S-495-119
Committee on Small Business and Entrepreneurship. Hearings held.
Sponsored by Joni Ernst (R-IA)
What it does
This bill would expand requirements for federal agencies when writing rules that affect small businesses, small nonprofits, and small local governments. It would require agencies to include indirect costs — not just direct costs — in their analyses of how proposed rules affect small entities. It would also create a new petition process allowing small entities to challenge an agency's decision to skip a full economic impact analysis, and would require agencies to publish and accept public comments on guidance documents related to rules with significant small-entity impacts.

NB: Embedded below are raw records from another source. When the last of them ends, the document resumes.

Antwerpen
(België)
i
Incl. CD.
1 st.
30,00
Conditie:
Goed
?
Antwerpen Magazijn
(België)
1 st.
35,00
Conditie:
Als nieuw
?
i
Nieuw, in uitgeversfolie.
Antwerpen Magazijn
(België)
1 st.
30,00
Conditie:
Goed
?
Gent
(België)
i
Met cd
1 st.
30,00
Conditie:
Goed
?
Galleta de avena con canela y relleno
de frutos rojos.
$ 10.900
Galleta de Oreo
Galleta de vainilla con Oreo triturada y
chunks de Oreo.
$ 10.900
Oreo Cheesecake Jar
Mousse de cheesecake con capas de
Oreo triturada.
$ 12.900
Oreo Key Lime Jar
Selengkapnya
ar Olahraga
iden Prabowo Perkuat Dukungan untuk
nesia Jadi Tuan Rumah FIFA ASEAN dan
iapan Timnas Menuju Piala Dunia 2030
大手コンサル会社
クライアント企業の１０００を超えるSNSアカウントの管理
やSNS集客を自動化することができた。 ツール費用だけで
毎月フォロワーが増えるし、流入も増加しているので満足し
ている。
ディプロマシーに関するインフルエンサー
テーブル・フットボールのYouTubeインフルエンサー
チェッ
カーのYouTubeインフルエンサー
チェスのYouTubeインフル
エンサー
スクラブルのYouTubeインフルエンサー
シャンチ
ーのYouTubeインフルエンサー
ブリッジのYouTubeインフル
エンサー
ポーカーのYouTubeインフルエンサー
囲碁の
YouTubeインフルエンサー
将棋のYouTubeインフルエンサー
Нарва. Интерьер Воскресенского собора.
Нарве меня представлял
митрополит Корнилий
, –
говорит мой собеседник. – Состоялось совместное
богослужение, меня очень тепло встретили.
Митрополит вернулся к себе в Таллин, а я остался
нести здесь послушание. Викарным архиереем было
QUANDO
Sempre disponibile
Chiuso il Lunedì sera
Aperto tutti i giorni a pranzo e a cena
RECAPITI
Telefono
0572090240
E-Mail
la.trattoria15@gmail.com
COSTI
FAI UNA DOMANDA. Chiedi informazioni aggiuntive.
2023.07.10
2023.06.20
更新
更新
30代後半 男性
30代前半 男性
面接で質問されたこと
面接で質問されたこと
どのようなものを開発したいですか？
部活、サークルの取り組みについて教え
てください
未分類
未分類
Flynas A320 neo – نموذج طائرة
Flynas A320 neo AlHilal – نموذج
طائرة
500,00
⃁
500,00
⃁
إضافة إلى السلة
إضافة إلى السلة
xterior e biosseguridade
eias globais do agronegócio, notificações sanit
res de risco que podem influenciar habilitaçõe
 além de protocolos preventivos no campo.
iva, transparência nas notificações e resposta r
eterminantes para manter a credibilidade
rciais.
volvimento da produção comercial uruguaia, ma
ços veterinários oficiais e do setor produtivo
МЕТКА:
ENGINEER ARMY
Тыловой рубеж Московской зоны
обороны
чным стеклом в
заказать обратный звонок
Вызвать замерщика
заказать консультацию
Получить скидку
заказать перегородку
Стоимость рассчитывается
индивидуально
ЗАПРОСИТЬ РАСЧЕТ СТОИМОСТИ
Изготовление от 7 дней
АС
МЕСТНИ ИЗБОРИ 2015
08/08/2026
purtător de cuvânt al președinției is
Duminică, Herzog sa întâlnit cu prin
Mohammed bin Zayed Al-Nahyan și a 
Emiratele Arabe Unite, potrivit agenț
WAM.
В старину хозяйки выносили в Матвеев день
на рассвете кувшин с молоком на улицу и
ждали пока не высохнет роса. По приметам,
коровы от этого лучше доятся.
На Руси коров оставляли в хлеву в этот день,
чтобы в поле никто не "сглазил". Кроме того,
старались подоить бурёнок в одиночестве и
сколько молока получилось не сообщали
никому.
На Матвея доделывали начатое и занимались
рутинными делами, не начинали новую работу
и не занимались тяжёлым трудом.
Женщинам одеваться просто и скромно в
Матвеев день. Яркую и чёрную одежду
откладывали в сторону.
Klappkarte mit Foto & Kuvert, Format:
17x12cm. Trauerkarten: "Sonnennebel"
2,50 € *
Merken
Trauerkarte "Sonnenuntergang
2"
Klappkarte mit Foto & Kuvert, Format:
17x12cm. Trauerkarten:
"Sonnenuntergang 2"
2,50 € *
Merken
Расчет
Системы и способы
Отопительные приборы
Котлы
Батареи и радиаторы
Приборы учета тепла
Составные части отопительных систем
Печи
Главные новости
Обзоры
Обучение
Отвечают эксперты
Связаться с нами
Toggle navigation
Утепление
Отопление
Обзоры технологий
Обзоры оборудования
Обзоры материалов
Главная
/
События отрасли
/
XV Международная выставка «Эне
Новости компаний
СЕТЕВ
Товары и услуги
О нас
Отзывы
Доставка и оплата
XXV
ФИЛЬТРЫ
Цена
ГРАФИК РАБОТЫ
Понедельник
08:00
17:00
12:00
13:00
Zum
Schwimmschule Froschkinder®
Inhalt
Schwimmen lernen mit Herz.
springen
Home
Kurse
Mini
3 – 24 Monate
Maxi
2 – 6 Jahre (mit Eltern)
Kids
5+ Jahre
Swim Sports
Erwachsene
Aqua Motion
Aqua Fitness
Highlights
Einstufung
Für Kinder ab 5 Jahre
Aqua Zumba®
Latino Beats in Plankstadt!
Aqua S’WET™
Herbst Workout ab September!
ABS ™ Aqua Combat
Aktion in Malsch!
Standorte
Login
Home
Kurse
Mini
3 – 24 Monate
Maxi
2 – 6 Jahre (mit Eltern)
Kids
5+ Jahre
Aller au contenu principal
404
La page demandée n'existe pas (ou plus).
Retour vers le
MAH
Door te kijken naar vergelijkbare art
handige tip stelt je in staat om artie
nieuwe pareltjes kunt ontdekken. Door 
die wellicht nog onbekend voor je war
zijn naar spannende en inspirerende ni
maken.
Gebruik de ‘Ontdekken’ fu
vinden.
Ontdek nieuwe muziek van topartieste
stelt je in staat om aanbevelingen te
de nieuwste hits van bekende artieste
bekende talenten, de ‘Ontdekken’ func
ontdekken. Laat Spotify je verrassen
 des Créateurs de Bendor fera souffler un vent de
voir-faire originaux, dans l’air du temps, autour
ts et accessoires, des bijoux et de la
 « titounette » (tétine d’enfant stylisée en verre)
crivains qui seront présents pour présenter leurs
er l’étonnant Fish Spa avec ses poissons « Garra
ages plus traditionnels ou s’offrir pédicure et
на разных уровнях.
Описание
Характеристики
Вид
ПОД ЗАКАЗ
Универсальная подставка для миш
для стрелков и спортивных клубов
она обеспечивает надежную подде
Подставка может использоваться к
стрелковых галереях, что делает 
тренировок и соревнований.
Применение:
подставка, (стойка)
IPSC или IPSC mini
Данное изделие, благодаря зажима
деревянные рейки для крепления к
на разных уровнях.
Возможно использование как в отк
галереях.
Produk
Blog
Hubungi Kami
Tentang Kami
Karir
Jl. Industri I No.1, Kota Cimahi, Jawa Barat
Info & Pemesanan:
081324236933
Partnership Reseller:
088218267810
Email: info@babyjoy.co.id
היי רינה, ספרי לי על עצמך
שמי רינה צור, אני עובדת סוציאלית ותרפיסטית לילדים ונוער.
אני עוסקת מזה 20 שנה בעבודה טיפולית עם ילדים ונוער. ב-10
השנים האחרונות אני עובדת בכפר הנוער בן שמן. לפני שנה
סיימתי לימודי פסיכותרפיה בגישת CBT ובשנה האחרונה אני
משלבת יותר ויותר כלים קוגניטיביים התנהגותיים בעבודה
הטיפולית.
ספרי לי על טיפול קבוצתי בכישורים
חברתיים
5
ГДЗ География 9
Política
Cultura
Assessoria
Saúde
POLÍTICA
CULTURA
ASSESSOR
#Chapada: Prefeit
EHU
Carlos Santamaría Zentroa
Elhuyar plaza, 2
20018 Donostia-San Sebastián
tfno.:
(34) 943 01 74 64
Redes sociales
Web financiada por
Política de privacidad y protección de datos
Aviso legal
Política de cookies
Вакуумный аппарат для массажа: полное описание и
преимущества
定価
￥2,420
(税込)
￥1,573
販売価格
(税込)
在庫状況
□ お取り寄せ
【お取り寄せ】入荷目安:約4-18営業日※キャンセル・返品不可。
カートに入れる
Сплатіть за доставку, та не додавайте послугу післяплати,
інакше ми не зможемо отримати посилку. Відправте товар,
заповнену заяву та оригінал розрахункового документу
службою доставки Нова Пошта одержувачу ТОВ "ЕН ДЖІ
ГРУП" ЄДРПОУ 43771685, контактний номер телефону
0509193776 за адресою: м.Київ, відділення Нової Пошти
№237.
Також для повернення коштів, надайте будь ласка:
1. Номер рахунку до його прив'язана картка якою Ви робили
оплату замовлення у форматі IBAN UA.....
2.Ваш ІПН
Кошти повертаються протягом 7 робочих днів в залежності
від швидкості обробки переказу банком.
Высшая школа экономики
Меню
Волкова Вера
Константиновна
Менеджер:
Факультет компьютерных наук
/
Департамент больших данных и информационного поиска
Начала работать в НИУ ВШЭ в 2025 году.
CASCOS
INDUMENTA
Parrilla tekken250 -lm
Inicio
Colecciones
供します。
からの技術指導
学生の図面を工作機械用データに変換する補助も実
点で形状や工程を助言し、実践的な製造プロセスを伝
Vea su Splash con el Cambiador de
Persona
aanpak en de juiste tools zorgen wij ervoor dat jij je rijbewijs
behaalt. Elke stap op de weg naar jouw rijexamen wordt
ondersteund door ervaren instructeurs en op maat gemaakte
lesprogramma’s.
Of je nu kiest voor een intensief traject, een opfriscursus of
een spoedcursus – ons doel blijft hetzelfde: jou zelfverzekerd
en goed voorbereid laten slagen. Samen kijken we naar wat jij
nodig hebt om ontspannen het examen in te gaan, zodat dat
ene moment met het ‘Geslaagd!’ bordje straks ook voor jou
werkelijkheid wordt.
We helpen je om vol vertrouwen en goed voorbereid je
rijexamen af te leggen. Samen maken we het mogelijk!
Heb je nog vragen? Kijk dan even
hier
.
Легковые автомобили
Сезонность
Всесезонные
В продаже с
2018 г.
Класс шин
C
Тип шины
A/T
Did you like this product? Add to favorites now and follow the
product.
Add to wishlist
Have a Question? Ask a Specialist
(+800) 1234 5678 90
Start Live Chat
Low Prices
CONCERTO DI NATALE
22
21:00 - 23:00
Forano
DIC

If an agency fails to participate in the petition review process, the finalized rule would not apply to small entities.
Who benefits
Small businesses across all industries that are subject to federal regulation, particularly those in heavily regulated sectors such as agriculture, manufacturing, healthcare, and financial services. Small nonprofits and small local governments that must comply with federal rules. The SBA's Office of Advocacy, which would gain new authority and a formal role in reviewing agency certifications. Law firms and consultants specializing in regulatory compliance and administrative law, who may see increased demand for petition-related services.
Who is hurt
Federal agencies, which would face increased procedural burdens, longer rulemaking timelines, and the risk that finalized rules become unenforceable against small entities if they fail to participate in the petition review process. Larger businesses that compete with small businesses and could face a competitive disadvantage if small entities are exempted from rules that large ones must follow. Workers and communities that benefit from the substantive protections of federal rules (e.g., environmental, labor, or safety standards) that may be delayed, weakened, or rendered inapplicable to small entities. Taxpayers who fund the additional administrative capacity required at agencies and the SBA Office of Advocacy.
Supporters argue
Supporters argue that the existing Regulatory Flexibility Act has long been undermined by agencies that certify away their obligation to conduct full economic analyses, often without accounting for indirect costs that can be just as burdensome as direct ones. They contend that small businesses — which employ roughly half of the U.S. private-sector workforce — lack the legal and compliance resources of large corporations and are disproportionately harmed by regulatory burdens they had no meaningful opportunity to challenge. The petition mechanism and the consequence of non-applicability for non-participating agencies, they argue, create real accountability where none currently exists.
Opponents argue
Opponents argue that adding mandatory indirect-cost analyses and a new petition-and-review layer will significantly slow the rulemaking process, delaying rules that protect workers, consumers, and the environment. They contend that the non-applicability penalty — under which a rule simply does not apply to small entities if an agency fails to engage — could be weaponized to create broad regulatory exemptions, undermining the uniform enforcement that many health, safety, and environmental standards depend on. Critics also argue that "indirect costs" is a vague standard that could be stretched to require agencies to analyze virtually any downstream economic effect, making it nearly impossible to finalize rules efficiently.
Constitutional context
The bill operates within Congress's authority to structure and constrain executive agency rulemaking under the Necessary and Proper Clause (Art. I, §8, cl. 18) and the Vesting Clause (Art. I, §1). Post-Loper Bright v. Raimondo (2024), courts now independently review whether agency actions comply with statutory requirements, meaning the new procedural mandates in this bill would be subject to rigorous judicial scrutiny without deference to agency interpretations of their own obligations.
Checks and balances
The executive branch (federal agencies) would lose procedural flexibility in rulemaking, while the SBA's Office of Advocacy — an independent voice within the executive branch — gains new review authority; courts serve as the ultimate check by independently reviewing agency compliance with the bill's requirements under post-Loper Bright standards.
Historical precedent
The Regulatory Flexibility Act of 1980 and its 1996 expansion via the Small Business Regulatory Enforcement Fairness Act (SBREFA) established the existing framework this bill would modify, and both were challenged and interpreted in federal courts over the scope of agency obligations to small entities.